Умшлагплац наполнялся. Люди сидели на пыльных чемоданах, нервно озирались и жались к родным. Над головами мелькали круглые фуражки с синим околышем – еврейская полиция с дубинками стояла в оцеплении, стараясь упорядочить взволнованную толпу. Запах испражнений, скомканная под ногами одежда, клубы пыли – беспросветные и плотные, как содранная с земли шкура, скальпом стянутая со своего основания и задранная кверху людскими головами.
Эсэсовцы установили на площади пулемет, евреи оглядывались на вороненый ствол и патронную ленту станкового MG 34, вжимая головы в плечи.
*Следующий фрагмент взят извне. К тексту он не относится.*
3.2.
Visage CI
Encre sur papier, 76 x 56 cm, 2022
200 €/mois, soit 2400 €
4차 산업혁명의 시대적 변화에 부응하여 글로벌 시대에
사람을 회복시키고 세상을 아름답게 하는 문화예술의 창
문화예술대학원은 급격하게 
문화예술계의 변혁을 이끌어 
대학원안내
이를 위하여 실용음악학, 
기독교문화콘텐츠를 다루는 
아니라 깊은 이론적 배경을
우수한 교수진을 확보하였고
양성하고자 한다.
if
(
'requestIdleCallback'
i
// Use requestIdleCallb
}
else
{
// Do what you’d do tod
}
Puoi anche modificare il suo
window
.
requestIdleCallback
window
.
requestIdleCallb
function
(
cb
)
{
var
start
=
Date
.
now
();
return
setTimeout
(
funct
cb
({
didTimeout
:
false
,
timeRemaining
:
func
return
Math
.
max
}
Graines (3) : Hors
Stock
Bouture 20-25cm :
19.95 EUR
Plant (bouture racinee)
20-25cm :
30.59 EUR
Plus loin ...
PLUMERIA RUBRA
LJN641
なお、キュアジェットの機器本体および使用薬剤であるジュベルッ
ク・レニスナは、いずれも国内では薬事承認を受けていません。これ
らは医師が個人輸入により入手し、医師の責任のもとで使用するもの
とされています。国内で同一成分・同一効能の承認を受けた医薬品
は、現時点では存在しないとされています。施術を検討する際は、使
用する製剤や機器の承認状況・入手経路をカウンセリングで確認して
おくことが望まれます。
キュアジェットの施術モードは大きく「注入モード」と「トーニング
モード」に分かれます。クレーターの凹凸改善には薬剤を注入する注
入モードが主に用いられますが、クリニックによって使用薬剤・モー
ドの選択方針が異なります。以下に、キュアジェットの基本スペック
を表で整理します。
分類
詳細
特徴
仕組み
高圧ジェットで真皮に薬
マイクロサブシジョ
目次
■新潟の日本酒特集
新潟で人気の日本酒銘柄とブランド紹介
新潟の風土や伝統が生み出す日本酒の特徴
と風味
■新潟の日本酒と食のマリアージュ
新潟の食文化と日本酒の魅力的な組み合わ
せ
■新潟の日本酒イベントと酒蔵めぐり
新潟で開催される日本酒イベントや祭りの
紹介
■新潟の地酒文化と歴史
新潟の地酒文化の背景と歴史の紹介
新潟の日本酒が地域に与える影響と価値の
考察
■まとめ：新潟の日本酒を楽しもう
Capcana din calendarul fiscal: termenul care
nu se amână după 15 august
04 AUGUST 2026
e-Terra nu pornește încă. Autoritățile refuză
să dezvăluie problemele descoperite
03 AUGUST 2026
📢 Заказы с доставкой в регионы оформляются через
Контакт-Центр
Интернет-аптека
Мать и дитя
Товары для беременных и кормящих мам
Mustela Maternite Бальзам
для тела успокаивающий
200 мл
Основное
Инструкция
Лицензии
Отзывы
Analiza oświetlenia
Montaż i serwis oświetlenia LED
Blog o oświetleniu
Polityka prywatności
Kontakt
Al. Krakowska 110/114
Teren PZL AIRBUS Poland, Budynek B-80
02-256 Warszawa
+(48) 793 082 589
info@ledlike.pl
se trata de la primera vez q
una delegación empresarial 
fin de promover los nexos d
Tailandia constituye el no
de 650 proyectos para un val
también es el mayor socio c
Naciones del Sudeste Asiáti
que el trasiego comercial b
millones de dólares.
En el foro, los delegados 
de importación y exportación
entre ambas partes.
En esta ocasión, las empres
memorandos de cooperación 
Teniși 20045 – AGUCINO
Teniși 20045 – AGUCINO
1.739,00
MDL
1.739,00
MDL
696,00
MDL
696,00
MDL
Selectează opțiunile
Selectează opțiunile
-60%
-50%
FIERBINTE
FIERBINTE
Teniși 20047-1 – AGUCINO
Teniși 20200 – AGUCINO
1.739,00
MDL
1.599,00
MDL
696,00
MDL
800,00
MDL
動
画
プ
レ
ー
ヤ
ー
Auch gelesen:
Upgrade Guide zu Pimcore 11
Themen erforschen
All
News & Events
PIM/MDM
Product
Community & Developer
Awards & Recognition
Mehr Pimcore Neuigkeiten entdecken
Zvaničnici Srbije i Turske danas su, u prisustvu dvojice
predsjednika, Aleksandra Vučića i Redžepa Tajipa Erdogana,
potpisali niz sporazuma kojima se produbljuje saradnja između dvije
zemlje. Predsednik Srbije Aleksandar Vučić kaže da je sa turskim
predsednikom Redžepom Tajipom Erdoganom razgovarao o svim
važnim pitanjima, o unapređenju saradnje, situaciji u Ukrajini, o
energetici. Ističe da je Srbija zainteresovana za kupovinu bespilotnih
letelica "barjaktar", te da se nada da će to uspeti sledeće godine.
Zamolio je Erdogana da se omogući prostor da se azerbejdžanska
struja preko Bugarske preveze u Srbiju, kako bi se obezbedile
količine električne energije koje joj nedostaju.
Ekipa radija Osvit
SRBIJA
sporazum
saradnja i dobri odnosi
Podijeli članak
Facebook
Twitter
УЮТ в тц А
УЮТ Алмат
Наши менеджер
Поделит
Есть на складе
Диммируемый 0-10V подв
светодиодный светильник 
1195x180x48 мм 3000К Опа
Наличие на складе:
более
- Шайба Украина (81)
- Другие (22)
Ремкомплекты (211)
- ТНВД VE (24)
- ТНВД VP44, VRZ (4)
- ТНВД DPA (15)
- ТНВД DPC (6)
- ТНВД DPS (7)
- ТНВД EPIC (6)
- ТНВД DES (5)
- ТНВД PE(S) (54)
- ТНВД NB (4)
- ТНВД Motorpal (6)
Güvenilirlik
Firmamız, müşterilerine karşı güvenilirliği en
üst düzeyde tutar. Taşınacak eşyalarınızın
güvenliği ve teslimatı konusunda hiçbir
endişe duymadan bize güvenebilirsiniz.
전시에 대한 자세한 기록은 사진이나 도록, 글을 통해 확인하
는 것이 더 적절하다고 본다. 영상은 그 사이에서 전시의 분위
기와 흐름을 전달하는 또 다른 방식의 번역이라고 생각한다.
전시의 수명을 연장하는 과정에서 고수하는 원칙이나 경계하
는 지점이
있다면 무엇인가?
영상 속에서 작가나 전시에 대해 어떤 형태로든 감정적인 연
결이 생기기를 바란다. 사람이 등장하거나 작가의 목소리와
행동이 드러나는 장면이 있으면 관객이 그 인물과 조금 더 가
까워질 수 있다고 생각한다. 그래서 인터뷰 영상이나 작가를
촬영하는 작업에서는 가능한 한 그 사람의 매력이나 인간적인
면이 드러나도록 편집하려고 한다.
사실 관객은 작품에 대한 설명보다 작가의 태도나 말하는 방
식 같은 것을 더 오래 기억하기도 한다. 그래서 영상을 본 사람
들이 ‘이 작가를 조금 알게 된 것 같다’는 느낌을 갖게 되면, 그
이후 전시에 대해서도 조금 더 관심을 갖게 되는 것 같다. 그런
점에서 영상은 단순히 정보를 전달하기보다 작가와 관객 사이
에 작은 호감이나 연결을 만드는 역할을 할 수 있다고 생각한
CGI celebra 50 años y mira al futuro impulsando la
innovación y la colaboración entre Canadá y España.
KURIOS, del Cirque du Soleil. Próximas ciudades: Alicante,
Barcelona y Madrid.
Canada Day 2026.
Вот раздался гудок паровоза, через несколько секунд появился густой дымок, царапающий облака, а там выглянул и сам поезд: вагоны медленно тянулись по рельсам, точно ненасытная змея; раздался редеющий стук колес – тормоза взвизгнули, – лязг буферов; зачернели открытые пасти вагонов для скота, похожие на распахнутые гробы, от скотовозок воняло известью и хлоркой; поезд угрожающе коптил, пускал пар, тянул за струны железнодорожную ржавую скрипку – похоронная мелодия тяжелых составов. Раздался приказ встать и отправиться в вагоны, чемоданы подписать и оставить: они поедут следом в другом составе. Многие не хотели расставаться с вещами, продолжали тащить свою ношу – таких «воспитывали» прикладами. Самые осторожные евреи перекладывали в наволочку наиболее ценное, но большинство просто накрывали громоздкий багаж верхней одеждой, чтобы не привлекать внимание.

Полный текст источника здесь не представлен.